Willy Morgan and the Curse of Bone Town: Recensione, Gameplay Trailer e Screenshot

Pubblicato da: Shinobi SEO WEB- il: 19-08-2020 8:39

Nella giornata di ieri vi abbiamo parlato di Darkestville Castle, oggi vogliamo portarvi nuovamente in un punta e clicca o avventura grafica con la Recensione di Willy Morgan and the Curse of Bone Town.

Se ci seguite da tempo avrete sicuramente intuito che si tratta di uno dei nostri generi preferiti, spesso trattiamo cerca oggetti di Artifex Mundi o avventure grafiche, che sono un forte richiamo ai capolavori del passato come Broken Sword o Monkey Island.

Generi di nicchia, rivolti e riservati solo agli appassionati del genere, coloro che antepongono la narrazione a sparatorie, competizioni online e azione. A seguire dunque le nostre considerazioni personali su questa nuova avventura.

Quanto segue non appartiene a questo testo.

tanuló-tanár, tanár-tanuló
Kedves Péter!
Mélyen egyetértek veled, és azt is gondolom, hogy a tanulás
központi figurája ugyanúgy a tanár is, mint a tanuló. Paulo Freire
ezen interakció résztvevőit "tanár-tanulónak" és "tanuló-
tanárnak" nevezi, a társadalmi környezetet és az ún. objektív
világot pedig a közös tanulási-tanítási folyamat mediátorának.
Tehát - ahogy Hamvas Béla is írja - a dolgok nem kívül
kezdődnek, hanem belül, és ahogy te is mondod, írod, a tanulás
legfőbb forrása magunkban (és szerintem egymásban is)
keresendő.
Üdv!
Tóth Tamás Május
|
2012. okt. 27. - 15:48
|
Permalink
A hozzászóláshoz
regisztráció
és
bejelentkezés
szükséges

Willy Morgan and the Curse of Bone Town Recensione

Willy Morgan narra la storia di un giovane ragazzo, il cui padre è scomparso oramai da 10 anni. In una giornata come tante Willy riceve una misteriosa lettera, la quale lo sprona a partire alla volta di Bown Town, nel tentativo di ritrovare suo padre o di fare luce sul mistero che si cela dietro allo stesso.

Il gioco inizia con il classico Tutorial che illustra tutto quello che c’è da sapere per giocare, dall’analisi degli oggetti alla risoluzione degli enigmi e interazione con gli scenari, che siano oggetti o personaggi presenti nei vari ambienti.

Nel corso dell’avventura vi ritroverete ad analizzare, raccogliere, combinare ed usare diversi oggetti, riponibili in un comodo e generoso inventario, richiamabile all’occorrenza, dopotutto senza di esso che avventura grafica sarebbe?

Inutile dirvi che dialogherete con ciascun personaggio incontrato, allo scopo di estorcergli importanti informazioni legate alla trama o possibili indizi sul da farsi. Utilizzerete tutti gli oggetti a disposizione su tutti e con tutti per risolvere gli enigmi proposti, i quali il più delle volte sono risolvibili con un pizzico di logica.

Esplorete diversi scenari, tornerete più volte negli stessi per recuperare oggetti inizialmente tralasciati o inaccessibili, consulterete documenti e dialogherete a volontà con ciascun personaggio, immergendovi nelle bellezze di una cittadina in rovina oltre che di una trama profonda, originale, oscura e coinvolgente.

Willy Morgan a differenza di altri titoli presenti sul mercato, appartenenti al medesimo genere, presenta un comparto grafico 3D, il quale si distacca dal genere cartoonesco al quale siete stati abituati con molti altri giochi, quasi a voler attirare più un pubblico adulto che infante.

Come da tradizione il doppiaggio è rigorosamente in lingua inglese, tuttavia potrete usufruire dei sottotitoli italiani, il che rende l’avventura giocabile anche da coloro che non masticano la lingua estera, dopotutto sia che in un punta e clicca la storia è tutto, e comprenderla è di vitale importanza.

Ottima la colonna sonora, la quale si lascita ascoltare con piacere e si sposa alla perfezione con ambienti ed eventi, altrettanto per la longevità che come ogni avventura grafica si prende il tempo necessario per raccontare la storia, nè poco nè eccessivo, trascorrete dunque diverse ore in compagnia di Willy.

Un titolo che vi consigliamo di giocare tutto d’un fiato se siete appassionati del genere, in cerca di un gioco in cui storia ed enigmi si intracciano tra loro dando vita ad un racconto oscuro e profondo.